* Task goal *
Transcribe each record exactly; skip any picture.

* Data supplied *
● ● ● ● ● ● ●

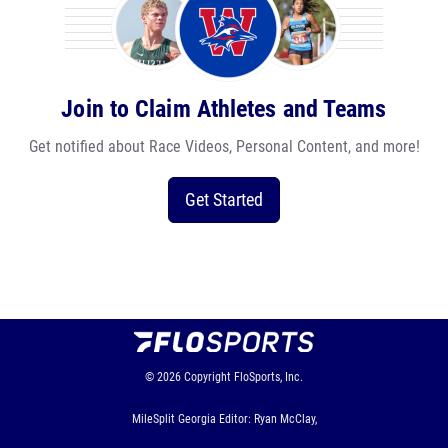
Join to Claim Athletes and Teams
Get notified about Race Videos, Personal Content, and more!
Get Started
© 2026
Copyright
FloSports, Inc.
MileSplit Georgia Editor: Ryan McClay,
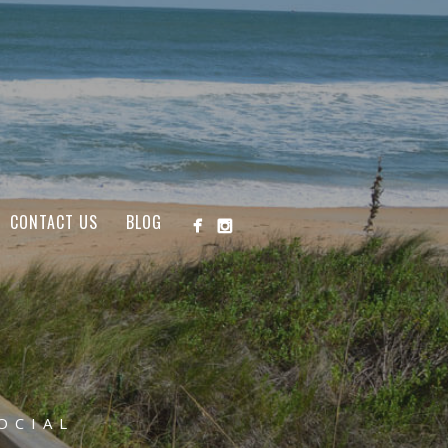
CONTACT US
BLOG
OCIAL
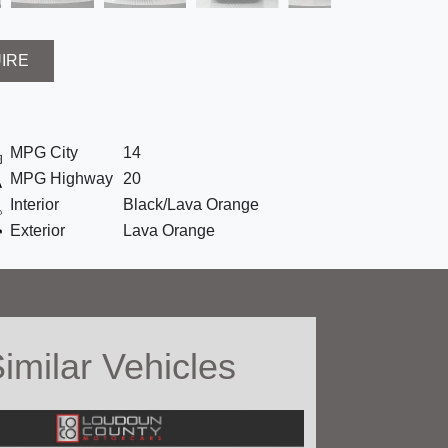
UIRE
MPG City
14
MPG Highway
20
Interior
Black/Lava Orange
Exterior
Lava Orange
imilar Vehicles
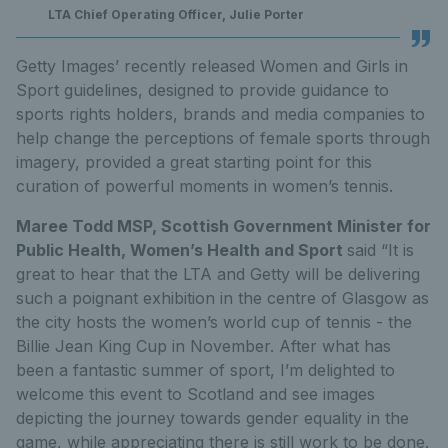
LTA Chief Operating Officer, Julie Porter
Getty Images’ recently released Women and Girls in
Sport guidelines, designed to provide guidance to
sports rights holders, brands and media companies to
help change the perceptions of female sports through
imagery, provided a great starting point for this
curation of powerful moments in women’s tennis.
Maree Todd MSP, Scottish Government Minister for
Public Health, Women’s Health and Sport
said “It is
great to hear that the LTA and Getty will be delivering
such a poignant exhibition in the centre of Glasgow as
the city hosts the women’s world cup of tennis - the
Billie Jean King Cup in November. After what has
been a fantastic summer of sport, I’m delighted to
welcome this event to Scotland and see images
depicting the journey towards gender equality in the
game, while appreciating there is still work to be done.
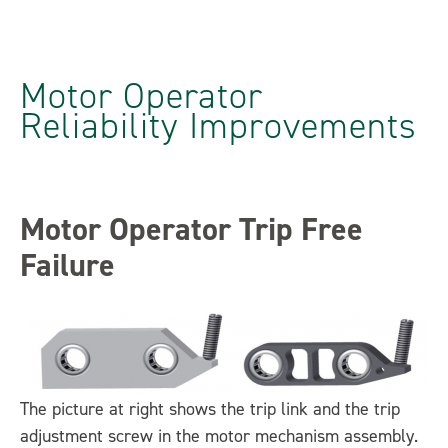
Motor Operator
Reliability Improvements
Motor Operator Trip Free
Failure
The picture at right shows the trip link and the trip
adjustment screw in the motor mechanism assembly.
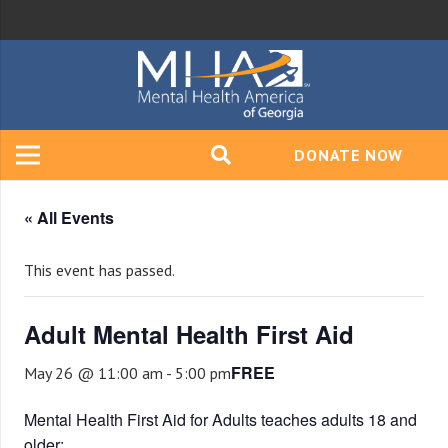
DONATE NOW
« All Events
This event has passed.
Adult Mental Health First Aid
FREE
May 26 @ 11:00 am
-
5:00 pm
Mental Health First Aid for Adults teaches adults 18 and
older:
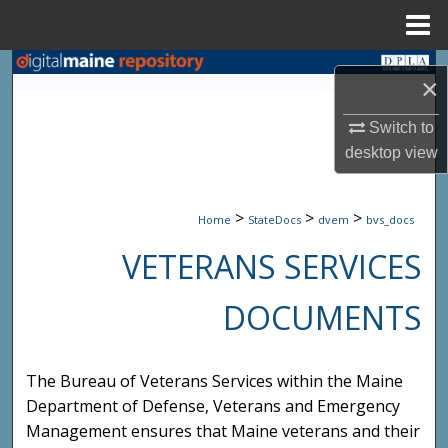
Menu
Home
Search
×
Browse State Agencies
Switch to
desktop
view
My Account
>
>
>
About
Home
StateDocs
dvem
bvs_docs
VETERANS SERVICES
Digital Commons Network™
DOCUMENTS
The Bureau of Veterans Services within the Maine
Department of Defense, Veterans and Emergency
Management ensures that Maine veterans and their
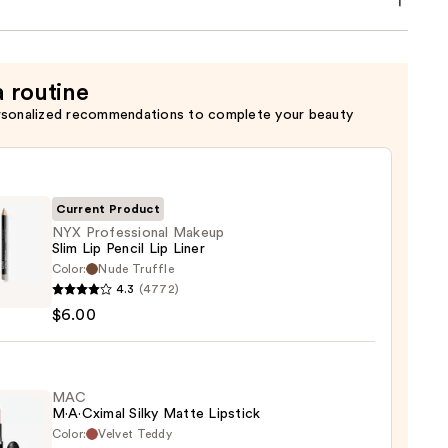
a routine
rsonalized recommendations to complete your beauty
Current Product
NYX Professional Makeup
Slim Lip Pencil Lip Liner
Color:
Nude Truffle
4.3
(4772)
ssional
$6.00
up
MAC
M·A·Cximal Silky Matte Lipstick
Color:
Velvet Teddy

● ● ● ● ● ● ●

* Completed exercise *
Join to Claim Athletes and Teams
Get notified about Race Videos, Personal Content, and more!
Get Started
© 2026
Copyright
FloSports, Inc.
MileSplit Georgia Editor: Ryan McClay,
CONTACT US
BLOG
OCIAL
UIRE
MPG City
14
MPG Highway
20
Interior
Black/Lava Orange
Exterior
Lava Orange
imilar Vehicles
LTA Chief Operating Officer, Julie Porter
Getty Images’ recently released Women and Girls in
Sport guidelines, designed to provide guidance to
sports rights holders, brands and media companies to
help change the perceptions of female sports through
imagery, provided a great starting point for this
curation of powerful moments in women’s tennis.
Maree Todd MSP, Scottish Government Minister for
Public Health, Women’s Health and Sport
said “It is
great to hear that the LTA and Getty will be delivering
such a poignant exhibition in the centre of Glasgow as
the city hosts the women’s world cup of tennis - the
Billie Jean King Cup in November. After what has
been a fantastic summer of sport, I’m delighted to
welcome this event to Scotland and see images
depicting the journey towards gender equality in the
game, while appreciating there is still work to be done.
Motor Operator
Reliability Improvements
Motor Operator Trip Free
Failure
The picture at right shows the trip link and the trip
adjustment screw in the motor mechanism assembly.
DONATE NOW
« All Events
This event has passed.
Adult Mental Health First Aid
FREE
May 26 @ 11:00 am
-
5:00 pm
Mental Health First Aid for Adults teaches adults 18 and
older:
Menu
Home
Search
×
Browse State Agencies
Switch to
desktop
view
My Account
>
>
>
About
Home
StateDocs
dvem
bvs_docs
VETERANS SERVICES
Digital Commons Network™
DOCUMENTS
The Bureau of Veterans Services within the Maine
Department of Defense, Veterans and Emergency
Management ensures that Maine veterans and their
a routine
rsonalized recommendations to complete your beauty
Current Product
NYX Professional Makeup
Slim Lip Pencil Lip Liner
Color:
Nude Truffle
4.3
(4772)
ssional
$6.00
up
MAC
M·A·Cximal Silky Matte Lipstick
Color:
Velvet Teddy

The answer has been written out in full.